Hmmm... so, on balance, I don't disagree with arachnekallisti that writing anti-heroes and villains without falling into the trap of flaw-scrubbing them or attracting readers who will miss your point is hard, but I do think that fangirling flawed or evil or unpleasant characters is not necessarily a misaimed or innapropriate response to a text. I don't think that's what she's claiming at all, but it's what the term "misaimed fandom" is sometimes used to imply. "Snape is my favorite character and I think he got a raw deal" is a far cry from "Snape is a misunderstood saint with no flaws, and everyone in Gryffindor is slaveringly evil."
no subject
I think you're touching on sort of an unacknowledged divide in fandom about the primacy of authorial intent. A lot of fandom seems to regard people who defy the way the creators seem to be pushing as actually reading wrong, and I find it really frustrating.
Eh, basically, the thing is this:
Re: Eh, basically, the thing is this:
That's what I mean by "flaw-scrubbing" -- letting your love of a character make you elide their less pleasant character traits. Sometimes without even realizing that you're doing it.
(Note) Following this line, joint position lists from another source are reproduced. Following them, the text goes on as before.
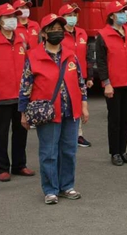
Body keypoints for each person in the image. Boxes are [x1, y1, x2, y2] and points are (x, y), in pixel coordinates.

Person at [19, 13, 89, 204]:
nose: (57, 32)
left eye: (60, 29)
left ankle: (67, 186)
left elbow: (80, 81)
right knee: (49, 153)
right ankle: (50, 189)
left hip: (70, 110)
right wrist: (23, 112)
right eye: (53, 30)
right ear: (44, 33)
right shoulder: (33, 56)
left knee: (69, 151)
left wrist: (84, 105)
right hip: (47, 112)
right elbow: (25, 85)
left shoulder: (70, 54)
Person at [0, 3, 35, 181]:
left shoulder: (21, 38)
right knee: (1, 133)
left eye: (14, 16)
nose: (12, 20)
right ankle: (1, 168)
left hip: (21, 95)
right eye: (8, 17)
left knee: (21, 131)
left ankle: (19, 165)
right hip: (1, 95)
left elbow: (28, 66)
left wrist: (30, 91)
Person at [96, 0, 127, 165]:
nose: (124, 15)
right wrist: (106, 82)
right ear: (111, 16)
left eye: (125, 11)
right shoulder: (103, 35)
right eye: (120, 12)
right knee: (115, 120)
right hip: (114, 84)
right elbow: (101, 62)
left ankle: (123, 150)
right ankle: (115, 152)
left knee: (126, 120)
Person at [58, 3, 93, 147]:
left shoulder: (82, 32)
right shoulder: (59, 35)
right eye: (69, 15)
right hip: (63, 76)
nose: (72, 18)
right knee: (64, 105)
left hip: (80, 76)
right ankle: (63, 135)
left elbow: (87, 55)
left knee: (79, 104)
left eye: (74, 15)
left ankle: (78, 135)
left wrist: (89, 76)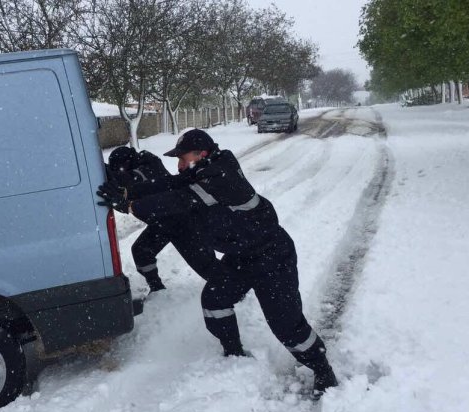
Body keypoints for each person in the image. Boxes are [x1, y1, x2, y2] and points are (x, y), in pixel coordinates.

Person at [97, 129, 338, 397]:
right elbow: (170, 184)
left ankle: (323, 370)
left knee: (286, 325)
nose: (178, 164)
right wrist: (128, 190)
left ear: (201, 154)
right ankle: (233, 351)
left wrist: (129, 205)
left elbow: (175, 201)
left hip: (271, 256)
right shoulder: (208, 167)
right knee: (215, 300)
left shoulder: (219, 179)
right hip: (242, 255)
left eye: (182, 157)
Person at [105, 146, 216, 293]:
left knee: (204, 264)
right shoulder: (139, 166)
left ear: (126, 164)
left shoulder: (146, 168)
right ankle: (156, 287)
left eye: (118, 168)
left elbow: (130, 181)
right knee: (141, 251)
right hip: (160, 223)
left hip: (181, 223)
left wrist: (109, 176)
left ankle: (232, 288)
Ex: if you have a fic scenario where the character could plausibly react either in a sympathetic way or like an asshole, you the flaw-scrubbing writer pick the sympathetic way every time, and even though each individual instance isn't actually OOC, they add up to a shinier, better version of the character than actually occurs in canon.
Re: Eh, basically, the thing is this:
*head tilt *
uh... yeah. LOL, oh HP fandom, shine on, you crazy diamonds.
no subject
I'm not really all that fond of the concept of "misaimed fandom," because it seems to me that it's often the result of a fan having a different reading of a text, not a wrong reading as the term implies,
*nods* I'm not a big fan of the One True Interpretation school of thought. It feels insulting, somehow; as if I'm back in my HS Language Arts class and the teacher's explaining why we're all Reading It Wrong.
the result of a conflict between authorial intent (...) and what actually ends up in the text.
Oh, definitely this. People have read my fics in ways I never intended them, found layers of meaning that I never consciously thought of. Sometimes they've been nifty, sometimes they've been cringeworthy. But it's always been an educational experience.
There's a reason, for example, that a lot of people really like and feel sympathy for Magneto despite his supervillainy, and it's not just because he's strangely hot for an old guy, or because being a fan of the villain makes some people feel cool and rebellious.
Watching from the comfort of the movie theater I can see that what Magneto is doing wrong, but if I were a mutant in that 'verse, I'd probably end up joining his army. The fact that he's willing to put everything on the line to protect his people makes him more interesting than if he were doing the same things for power, money, or just because he was evil for some unspecified reason.
no subject
I'm not even really sure it's possible for a fandom to be "misaimed". Maybe they're just aiming for a different target.
no subject
I agree, and I suspect that where you fall vis-a-vis that divide can depend sometimes on which fandoms you've been in and how long you've bene in fandom. It's easier to accept/believe in authorial Word of God as the final word on canon in a single author fandom like Harry Potter than it is in a tv show where you know that what you see on the screen is the product of several different writers, filtered through the actors' performances. And it's even harder with comics, where a single title or character has had dozens of different writers, some of whom started out as fans themselves. Snape in the HP books is pretty much the product solely of JKR, whereas Batman at this point is the work of a cast of hundreds (and sometimes it shows *cough*LexLuthor'stwoorthreethreedifferentcomicscanonbackstories*cough*).